Exercise brief: Copy out, word for word, the material from its very start through the line containing "futuros eventos internacionales", with that line included.

Records provided:
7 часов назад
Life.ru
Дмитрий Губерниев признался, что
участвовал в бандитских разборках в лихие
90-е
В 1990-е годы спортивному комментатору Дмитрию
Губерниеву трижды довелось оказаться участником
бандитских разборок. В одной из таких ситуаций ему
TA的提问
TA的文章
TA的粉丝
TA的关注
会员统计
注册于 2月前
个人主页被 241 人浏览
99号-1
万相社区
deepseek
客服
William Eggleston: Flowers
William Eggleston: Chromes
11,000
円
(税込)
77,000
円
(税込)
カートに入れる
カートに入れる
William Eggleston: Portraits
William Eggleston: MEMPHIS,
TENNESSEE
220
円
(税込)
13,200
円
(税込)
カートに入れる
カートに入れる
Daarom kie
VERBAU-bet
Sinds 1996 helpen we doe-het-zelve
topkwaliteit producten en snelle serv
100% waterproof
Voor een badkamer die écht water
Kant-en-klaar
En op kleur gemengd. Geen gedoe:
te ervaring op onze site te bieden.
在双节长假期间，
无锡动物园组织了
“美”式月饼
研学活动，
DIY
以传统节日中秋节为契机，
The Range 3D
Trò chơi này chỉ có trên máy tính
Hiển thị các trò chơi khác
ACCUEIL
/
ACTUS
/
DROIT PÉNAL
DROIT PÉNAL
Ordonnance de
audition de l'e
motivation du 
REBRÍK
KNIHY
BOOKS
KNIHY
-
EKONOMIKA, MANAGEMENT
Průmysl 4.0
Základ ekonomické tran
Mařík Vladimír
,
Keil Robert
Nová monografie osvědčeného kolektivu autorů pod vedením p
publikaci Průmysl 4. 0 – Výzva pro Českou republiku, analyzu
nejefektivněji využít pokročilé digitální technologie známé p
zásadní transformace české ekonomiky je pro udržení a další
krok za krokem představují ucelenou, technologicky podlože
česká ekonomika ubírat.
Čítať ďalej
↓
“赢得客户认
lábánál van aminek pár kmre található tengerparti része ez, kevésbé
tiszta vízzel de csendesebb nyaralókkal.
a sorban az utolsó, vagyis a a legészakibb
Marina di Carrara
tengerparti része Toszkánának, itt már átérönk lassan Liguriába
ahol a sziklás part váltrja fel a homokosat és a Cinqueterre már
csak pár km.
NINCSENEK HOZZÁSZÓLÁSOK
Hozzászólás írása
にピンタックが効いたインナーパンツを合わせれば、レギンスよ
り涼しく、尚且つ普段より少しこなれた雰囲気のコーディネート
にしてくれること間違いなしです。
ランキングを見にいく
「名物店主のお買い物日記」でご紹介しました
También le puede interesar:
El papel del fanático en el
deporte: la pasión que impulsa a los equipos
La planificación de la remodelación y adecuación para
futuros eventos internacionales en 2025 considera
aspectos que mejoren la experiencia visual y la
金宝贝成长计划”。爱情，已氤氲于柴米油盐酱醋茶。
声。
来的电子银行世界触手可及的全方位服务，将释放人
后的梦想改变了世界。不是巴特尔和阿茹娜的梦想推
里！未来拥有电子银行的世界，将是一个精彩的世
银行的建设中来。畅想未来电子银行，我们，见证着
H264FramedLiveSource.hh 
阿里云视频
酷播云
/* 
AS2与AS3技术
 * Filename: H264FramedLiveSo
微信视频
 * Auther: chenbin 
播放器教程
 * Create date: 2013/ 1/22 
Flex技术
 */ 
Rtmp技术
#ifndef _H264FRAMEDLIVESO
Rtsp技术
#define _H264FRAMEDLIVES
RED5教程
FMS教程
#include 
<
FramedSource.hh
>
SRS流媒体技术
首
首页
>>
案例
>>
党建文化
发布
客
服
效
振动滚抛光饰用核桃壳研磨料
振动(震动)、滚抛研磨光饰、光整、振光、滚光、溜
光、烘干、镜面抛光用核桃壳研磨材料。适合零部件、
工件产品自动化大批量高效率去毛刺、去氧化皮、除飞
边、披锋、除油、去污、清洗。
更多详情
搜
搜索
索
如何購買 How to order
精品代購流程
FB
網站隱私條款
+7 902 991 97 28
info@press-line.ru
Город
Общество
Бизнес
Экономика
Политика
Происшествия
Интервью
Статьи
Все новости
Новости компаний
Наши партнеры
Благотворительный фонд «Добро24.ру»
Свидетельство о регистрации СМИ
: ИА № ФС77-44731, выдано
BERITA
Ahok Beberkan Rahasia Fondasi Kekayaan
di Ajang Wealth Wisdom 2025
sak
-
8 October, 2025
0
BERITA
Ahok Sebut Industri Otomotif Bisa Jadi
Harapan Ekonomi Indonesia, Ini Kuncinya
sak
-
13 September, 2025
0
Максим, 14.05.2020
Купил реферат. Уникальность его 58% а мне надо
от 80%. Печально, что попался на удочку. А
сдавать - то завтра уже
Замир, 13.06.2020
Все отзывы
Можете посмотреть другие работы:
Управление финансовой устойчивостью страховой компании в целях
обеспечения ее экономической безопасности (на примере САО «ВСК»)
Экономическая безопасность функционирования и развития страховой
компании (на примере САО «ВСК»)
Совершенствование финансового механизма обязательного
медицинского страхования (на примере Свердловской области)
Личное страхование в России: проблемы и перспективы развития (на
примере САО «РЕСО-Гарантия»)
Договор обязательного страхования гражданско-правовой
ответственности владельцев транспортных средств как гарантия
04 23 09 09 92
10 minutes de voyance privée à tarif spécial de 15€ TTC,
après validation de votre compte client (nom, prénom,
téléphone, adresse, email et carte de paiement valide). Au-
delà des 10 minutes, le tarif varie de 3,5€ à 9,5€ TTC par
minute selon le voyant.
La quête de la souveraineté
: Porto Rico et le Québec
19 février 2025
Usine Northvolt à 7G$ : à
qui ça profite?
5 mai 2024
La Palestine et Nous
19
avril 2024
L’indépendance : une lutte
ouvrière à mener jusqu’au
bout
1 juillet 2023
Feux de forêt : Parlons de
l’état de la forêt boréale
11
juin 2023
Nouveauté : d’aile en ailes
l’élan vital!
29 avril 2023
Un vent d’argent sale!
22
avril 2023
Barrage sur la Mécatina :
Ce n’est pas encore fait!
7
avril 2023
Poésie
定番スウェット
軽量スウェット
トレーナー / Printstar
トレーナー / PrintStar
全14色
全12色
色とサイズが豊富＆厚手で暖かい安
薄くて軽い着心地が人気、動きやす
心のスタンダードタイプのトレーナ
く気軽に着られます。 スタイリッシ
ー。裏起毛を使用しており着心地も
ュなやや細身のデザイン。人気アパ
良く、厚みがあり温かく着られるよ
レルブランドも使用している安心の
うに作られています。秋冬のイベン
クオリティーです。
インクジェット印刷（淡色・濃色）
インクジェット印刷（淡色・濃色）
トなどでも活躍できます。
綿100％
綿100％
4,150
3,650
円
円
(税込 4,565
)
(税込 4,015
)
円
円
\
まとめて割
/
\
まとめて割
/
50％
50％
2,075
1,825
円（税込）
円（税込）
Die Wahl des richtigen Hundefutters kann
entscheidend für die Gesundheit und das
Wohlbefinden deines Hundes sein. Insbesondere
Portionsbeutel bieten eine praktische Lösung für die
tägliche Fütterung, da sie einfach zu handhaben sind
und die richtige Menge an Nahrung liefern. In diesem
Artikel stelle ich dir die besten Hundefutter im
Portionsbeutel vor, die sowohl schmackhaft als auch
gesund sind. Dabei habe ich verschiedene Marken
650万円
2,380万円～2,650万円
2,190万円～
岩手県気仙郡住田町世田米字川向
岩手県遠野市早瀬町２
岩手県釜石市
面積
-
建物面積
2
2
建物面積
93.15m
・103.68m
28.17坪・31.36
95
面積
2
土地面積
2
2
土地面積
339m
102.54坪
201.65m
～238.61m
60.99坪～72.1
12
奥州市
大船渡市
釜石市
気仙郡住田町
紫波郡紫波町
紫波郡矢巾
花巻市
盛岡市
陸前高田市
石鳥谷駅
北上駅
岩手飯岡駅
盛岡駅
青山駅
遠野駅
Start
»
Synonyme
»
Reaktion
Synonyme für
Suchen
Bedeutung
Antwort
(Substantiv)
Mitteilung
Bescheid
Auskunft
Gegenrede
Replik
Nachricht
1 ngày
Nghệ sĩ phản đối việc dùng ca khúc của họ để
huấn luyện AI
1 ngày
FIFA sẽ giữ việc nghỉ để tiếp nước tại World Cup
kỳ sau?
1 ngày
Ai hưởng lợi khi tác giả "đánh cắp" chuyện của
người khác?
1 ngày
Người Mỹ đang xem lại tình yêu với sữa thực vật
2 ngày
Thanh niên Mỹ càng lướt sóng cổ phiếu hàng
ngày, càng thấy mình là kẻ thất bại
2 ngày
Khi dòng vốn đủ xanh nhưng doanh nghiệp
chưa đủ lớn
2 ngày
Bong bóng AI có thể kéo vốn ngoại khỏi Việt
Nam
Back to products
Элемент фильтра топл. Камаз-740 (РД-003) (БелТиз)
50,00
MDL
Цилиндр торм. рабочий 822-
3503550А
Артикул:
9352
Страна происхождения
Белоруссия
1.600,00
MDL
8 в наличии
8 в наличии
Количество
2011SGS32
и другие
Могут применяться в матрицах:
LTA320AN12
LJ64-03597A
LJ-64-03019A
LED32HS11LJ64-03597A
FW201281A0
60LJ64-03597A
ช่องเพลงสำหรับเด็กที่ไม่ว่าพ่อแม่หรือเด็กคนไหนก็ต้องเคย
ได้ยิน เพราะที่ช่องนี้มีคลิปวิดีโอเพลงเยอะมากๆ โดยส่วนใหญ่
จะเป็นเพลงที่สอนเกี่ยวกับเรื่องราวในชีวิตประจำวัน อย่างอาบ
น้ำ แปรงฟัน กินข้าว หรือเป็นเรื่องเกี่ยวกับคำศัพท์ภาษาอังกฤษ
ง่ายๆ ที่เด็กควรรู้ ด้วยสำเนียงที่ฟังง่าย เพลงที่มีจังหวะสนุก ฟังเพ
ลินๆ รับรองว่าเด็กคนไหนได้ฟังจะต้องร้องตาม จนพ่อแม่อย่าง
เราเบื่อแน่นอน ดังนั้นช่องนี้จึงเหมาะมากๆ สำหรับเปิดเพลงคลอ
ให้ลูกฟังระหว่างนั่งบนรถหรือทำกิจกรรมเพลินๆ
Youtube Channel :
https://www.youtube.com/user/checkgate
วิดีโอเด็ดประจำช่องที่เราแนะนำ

Reply:
7 часов назад
Life.ru
Дмитрий Губерниев признался, что
участвовал в бандитских разборках в лихие
90-е
В 1990-е годы спортивному комментатору Дмитрию
Губерниеву трижды довелось оказаться участником
бандитских разборок. В одной из таких ситуаций ему
TA的提问
TA的文章
TA的粉丝
TA的关注
会员统计
注册于 2月前
个人主页被 241 人浏览
99号-1
万相社区
deepseek
客服
William Eggleston: Flowers
William Eggleston: Chromes
11,000
円
(税込)
77,000
円
(税込)
カートに入れる
カートに入れる
William Eggleston: Portraits
William Eggleston: MEMPHIS,
TENNESSEE
220
円
(税込)
13,200
円
(税込)
カートに入れる
カートに入れる
Daarom kie
VERBAU-bet
Sinds 1996 helpen we doe-het-zelve
topkwaliteit producten en snelle serv
100% waterproof
Voor een badkamer die écht water
Kant-en-klaar
En op kleur gemengd. Geen gedoe:
te ervaring op onze site te bieden.
在双节长假期间，
无锡动物园组织了
“美”式月饼
研学活动，
DIY
以传统节日中秋节为契机，
The Range 3D
Trò chơi này chỉ có trên máy tính
Hiển thị các trò chơi khác
ACCUEIL
/
ACTUS
/
DROIT PÉNAL
DROIT PÉNAL
Ordonnance de
audition de l'e
motivation du 
REBRÍK
KNIHY
BOOKS
KNIHY
-
EKONOMIKA, MANAGEMENT
Průmysl 4.0
Základ ekonomické tran
Mařík Vladimír
,
Keil Robert
Nová monografie osvědčeného kolektivu autorů pod vedením p
publikaci Průmysl 4. 0 – Výzva pro Českou republiku, analyzu
nejefektivněji využít pokročilé digitální technologie známé p
zásadní transformace české ekonomiky je pro udržení a další
krok za krokem představují ucelenou, technologicky podlože
česká ekonomika ubírat.
Čítať ďalej
↓
“赢得客户认
lábánál van aminek pár kmre található tengerparti része ez, kevésbé
tiszta vízzel de csendesebb nyaralókkal.
a sorban az utolsó, vagyis a a legészakibb
Marina di Carrara
tengerparti része Toszkánának, itt már átérönk lassan Liguriába
ahol a sziklás part váltrja fel a homokosat és a Cinqueterre már
csak pár km.
NINCSENEK HOZZÁSZÓLÁSOK
Hozzászólás írása
にピンタックが効いたインナーパンツを合わせれば、レギンスよ
り涼しく、尚且つ普段より少しこなれた雰囲気のコーディネート
にしてくれること間違いなしです。
ランキングを見にいく
「名物店主のお買い物日記」でご紹介しました
También le puede interesar:
El papel del fanático en el
deporte: la pasión que impulsa a los equipos
La planificación de la remodelación y adecuación para
futuros eventos internacionales en 2025 considera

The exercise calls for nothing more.